→ **Goal of the exercise**: Please copy each line of the records below that holds the word "lines".

━━━

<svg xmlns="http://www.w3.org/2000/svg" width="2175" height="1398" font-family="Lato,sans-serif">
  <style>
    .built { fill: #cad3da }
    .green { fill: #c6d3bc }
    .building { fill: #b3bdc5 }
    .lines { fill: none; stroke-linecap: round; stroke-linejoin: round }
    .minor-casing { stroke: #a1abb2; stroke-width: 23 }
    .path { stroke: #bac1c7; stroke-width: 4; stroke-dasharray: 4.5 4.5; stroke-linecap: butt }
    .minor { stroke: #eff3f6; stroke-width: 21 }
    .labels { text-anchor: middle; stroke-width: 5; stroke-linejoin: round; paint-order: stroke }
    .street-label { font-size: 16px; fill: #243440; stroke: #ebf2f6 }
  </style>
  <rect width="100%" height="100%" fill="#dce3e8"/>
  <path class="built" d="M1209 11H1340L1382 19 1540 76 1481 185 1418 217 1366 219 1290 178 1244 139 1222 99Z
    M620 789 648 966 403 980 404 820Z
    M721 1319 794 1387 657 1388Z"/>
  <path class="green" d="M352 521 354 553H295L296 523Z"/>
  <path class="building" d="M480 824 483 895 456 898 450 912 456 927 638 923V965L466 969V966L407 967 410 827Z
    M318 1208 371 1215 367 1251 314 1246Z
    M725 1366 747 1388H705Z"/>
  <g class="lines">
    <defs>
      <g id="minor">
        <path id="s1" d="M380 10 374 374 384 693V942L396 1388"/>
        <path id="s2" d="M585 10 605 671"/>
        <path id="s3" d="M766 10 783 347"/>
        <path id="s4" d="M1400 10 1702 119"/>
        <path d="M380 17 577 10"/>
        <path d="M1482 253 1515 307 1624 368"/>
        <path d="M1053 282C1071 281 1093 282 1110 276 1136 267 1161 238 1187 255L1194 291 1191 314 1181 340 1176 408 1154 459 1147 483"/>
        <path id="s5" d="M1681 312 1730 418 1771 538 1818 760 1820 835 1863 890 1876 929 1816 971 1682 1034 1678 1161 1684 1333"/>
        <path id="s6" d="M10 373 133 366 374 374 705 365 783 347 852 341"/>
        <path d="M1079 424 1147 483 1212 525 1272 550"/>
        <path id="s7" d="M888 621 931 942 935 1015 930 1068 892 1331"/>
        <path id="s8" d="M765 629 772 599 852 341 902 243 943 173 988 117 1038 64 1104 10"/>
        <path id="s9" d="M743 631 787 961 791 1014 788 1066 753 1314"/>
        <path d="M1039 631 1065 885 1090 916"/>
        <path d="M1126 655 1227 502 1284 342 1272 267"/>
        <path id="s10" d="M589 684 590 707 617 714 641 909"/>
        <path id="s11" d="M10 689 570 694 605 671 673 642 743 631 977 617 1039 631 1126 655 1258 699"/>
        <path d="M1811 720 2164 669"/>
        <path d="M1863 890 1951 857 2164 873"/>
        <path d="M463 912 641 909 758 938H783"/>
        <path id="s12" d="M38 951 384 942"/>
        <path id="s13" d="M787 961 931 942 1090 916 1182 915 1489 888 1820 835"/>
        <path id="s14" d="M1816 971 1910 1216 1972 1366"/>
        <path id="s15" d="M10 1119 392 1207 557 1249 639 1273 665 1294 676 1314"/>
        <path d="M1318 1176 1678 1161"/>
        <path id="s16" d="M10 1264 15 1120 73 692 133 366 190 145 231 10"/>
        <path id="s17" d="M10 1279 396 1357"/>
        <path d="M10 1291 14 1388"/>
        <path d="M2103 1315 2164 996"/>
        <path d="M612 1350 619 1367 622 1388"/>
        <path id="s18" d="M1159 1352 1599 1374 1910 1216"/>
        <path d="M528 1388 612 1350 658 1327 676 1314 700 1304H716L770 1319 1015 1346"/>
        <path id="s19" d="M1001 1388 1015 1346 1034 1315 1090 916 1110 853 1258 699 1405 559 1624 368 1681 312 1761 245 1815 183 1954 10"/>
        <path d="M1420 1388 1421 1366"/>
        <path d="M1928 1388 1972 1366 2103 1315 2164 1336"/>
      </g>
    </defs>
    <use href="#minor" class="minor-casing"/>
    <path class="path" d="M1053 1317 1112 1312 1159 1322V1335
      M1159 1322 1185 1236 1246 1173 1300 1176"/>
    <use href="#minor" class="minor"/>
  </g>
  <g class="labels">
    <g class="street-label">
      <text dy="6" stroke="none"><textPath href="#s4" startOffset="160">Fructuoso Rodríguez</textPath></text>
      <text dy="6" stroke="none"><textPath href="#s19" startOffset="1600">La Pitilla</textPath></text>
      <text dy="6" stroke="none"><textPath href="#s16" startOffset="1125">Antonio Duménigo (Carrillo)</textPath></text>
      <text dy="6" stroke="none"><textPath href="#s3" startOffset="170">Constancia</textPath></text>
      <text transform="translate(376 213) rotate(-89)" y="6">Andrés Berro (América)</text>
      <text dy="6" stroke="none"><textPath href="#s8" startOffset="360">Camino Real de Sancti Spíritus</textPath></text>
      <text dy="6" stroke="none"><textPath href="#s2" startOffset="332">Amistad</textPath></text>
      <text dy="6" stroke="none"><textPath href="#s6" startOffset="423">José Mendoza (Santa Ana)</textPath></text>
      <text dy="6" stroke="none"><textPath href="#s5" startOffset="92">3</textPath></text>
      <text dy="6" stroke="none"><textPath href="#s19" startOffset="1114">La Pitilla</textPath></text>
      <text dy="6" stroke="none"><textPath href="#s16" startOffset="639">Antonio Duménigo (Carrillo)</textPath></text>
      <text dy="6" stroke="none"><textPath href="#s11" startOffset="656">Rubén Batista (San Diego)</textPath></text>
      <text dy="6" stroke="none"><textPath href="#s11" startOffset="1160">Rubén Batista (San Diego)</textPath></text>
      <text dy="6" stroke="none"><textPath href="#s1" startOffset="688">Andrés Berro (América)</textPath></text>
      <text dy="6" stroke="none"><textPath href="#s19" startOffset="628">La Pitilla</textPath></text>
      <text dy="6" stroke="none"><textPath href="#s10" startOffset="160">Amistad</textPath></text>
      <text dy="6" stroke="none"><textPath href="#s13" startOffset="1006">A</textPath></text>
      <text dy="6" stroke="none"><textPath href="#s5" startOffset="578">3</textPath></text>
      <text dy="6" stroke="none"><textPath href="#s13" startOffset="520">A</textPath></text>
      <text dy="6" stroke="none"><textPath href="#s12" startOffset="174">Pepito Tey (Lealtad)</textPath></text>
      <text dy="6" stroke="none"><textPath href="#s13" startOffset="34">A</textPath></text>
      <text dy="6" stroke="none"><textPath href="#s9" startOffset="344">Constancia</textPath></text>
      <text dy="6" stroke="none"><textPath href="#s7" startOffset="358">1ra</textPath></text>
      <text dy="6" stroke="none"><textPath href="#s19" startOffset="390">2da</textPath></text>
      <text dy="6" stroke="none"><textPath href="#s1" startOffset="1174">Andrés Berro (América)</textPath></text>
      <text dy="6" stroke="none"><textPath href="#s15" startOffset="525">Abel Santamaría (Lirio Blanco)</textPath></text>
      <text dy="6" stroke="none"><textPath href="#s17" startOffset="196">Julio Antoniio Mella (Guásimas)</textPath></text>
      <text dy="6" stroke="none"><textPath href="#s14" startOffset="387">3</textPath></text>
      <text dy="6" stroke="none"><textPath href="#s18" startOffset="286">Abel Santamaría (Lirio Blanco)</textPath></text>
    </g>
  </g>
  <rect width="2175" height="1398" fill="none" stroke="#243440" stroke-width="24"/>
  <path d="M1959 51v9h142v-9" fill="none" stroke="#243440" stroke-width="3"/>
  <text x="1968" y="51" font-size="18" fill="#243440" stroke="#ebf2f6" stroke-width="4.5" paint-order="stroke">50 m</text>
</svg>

━━━

→ **Result below**:
    .lines { fill: none; stroke-linecap: round; stroke-linejoin: round }
  <g class="lines">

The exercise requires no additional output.